New Media Challenges: Lessons From the Good Old Broadcast Industry
Wasn’t it fun back in ‘98 when you’d gotten all seven installs just right and finally saw not just an image but flickering motion too? Indeed, it was so much fun that no one cared that it stopped, nor worried what it looked like. (And no one made any money either.)
In late ‘08 things are different. Quality expectations have been led by technological change and pushed by the innovations that worked. But before we get ahead of ourselves, let’s keep things in perspective. Forget the obsession with how our bright ideas are going to revolutionise TV: The television industry is orders of magnitude bigger, and it’s been working things out for the last 50 years. It is going to change us.
There are three pulls:
—Construction of Service Level Agreements (SLAs)

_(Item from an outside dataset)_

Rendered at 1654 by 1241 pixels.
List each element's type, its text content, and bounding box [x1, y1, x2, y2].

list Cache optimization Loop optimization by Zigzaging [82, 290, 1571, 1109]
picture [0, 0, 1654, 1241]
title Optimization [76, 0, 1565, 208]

You may be thinking that streaming media has already learnt from the broadcasting industry with its rapid adoption of a CPM model for linear video ads, but this would ignore the beneficial conventions that underpin broadcasting and are lacking from streaming. Were you to talk with Martin Pavey, digital media director at IMD plc, you’d become aware of two major issues.
First, the broadcast industry has precise standards and specifications for video advertising formats that are adhered to by all involved. Online video advertising is some way off this “ideal world” scenario simply because it has grown so fast with its “you can do anything online” mentality. Whilst this is great in terms of driving innovation and new opportunities for advertisers, it can make it difficult to effectively plan and execute video campaigns at scale simply because of the logistics involved.
The second issue is how online video advertising is bought and sold. To some extent it’s understandable that the first attempts to monetize online video have been taken from display advertising’s CPM model. However, this ignores the fact that online video provides both a much more intrusive and potentially more compelling placement for advertising; it’s easy to dismiss a video banner but much more difficult to ignore an ad slap-bang in front of the content you are about to watch.
Streaming delivery now has to stand comparison with television. Television is a superb product, but it is worth considering that 10 years after it was invented the user experience was awful. That only reinforces the point that streaming technology is still immature.
Quality control comes not just from the monitoring of output but from a mature and extensive process throughout the production cycle. At each stage, standards and bodies exist to check compliance, and this sets expectations even in areas where standards are subjective.
To take one case: When we encode video, we do our best to ensure the output looks the same as the input. But at the end of the day we’re sliding around knobs on filters and making our best efforts. In the broadcast industry people devote their lives to this or fail trying. The Telecine Internet Group describes itself thus:
A professional group of colorists, engineers, facility managers, and others involved with all aspects of color grading for motion picture film and video, and is not affiliated with any commercial entity. It has a 17-year history of discussions on color grading, telecine, and associated subjects.